HBO’s DTF St. Louis has already stirred up curiosity well beyond the usual prestige-TV crowd. Officially, the dark comedy is being sold as a story about a deadly love triangle and middle-age dissatisfaction, but early coverage has also framed the fictional app at the center of the show as something aimed at “singles and swingers looking to spice up their marriages.” That has made the series especially interesting to people in the swinger, open-marriage, and broader ethical non-monogamy worlds, who are watching closely to see whether the show understands the lifestyle or just uses it as a punchline.
So far, the reaction appears mixed, but not entirely hostile. One clear takeaway is that many viewers do not see DTF St. Louis as a true depiction of consensual non-monogamy. A recent explainer from Sexual Health Alliance drew the sharpest distinction, arguing that the show’s fictional app is really about secrecy, not ethical openness: “Consent requires everyone involved to know what’s happening. Secrecy doesn’t qualify.” That matters, because in the real swinger and ENM communities, transparency, boundaries, and mutual agreement are the whole point.
That same concern is showing up in lifestyle-adjacent online spaces. In a thread on Reddit’s sugar lifestyle forum, one user described the show as looking “SD/SB lifestyle by adjacent, with a twist of murder,” while another commented, “DTF means down to f...k, i used to see it on seeking.” Those reactions are telling: early viewers from alternative-dating spaces seem less offended by the premise than skeptical about what exactly the show is portraying. In other words, the biggest complaint so far is not that DTF St. Louis is too provocative. It is that it may blur the line between consensual exploration and plain old cheating.
That distinction is important for SEO readers searching terms like “DTF St. Louis swinger reaction,” “DTF St. Louis ethical non-monogamy,” or “is DTF St. Louis about swingers?” The answer, at least so far, is: not really. Creator Steven Conrad has said the show was inspired by middle-aged people chasing “excitement without consequences,” and that framing helps explain why the series feels less like a realistic look at the swinger lifestyle and more like a satire of suburban desperation. The show may borrow some of the language and aesthetics of non-monogamy, but early commentary suggests it is more interested in fantasy, secrecy, and bad decisions than in the actual values of the lifestyle community.
Still, not all of the reaction has been negative.
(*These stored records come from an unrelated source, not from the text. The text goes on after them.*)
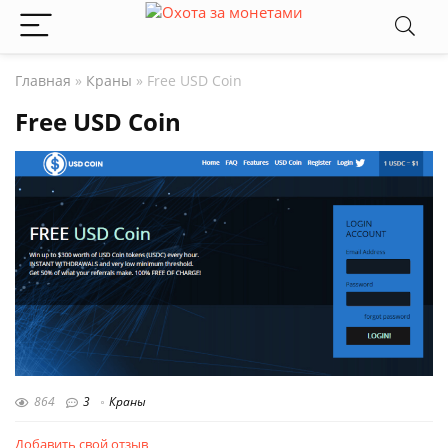
Главная
»
Краны
»
Free USD Coin
Free USD Coin
864
3
Краны
Добавить свой отзыв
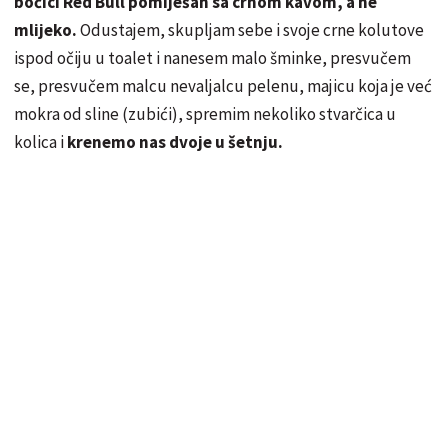
bočici Red Bull pomiješan sa crnom kavom, a ne
mlijeko.
Odustajem, skupljam sebe i svoje crne kolutove
ispod očiju u toalet i nanesem malo šminke, presvučem
se, presvučem malcu nevaljalcu pelenu, majicu koja je već
mokra od sline (zubići), spremim nekoliko stvarčica u
kolica i
krenemo nas dvoje u šetnju.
Some viewers seem to appreciate the awkwardness, messiness, and dark humor. In one Reddit discussion, a viewer wrote, “I liked it. Different tone than I thought. I guess maybe a bit weird but in a good way.” Another described it as having “a great cast” and being “weird and even darker comedy.” That may be why the show is finding traction even among viewers who do not think it is especially accurate: it is odd, tense, and watchable, even when it is not a faithful portrait of how real swingers or ENM couples operate.
Of course, there is also a less enthusiastic camp. One recent Reddit post criticized the show as “slow and desperate to be quirky,” adding that “there’s just so little happening in so much time.” Even some viewers who like the concept seem divided on the pacing and tone. That split probably mirrors the lifestyle-community response too: curiosity is high, but trust is still low. People are watching, but many are waiting to see whether the show deepens into something smarter or settles for sensationalism.
At this stage, the swinger and ENM reaction to DTF St. Louis can best be summed up like this: intrigued, amused, but cautious. The series has succeeded in getting people talking about desire, secrecy, and middle-aged restlessness. What it has not done—at least not yet—is convince many informed viewers that it understands consensual non-monogamy on its own terms. For the lifestyle community, that may be the real test going forward.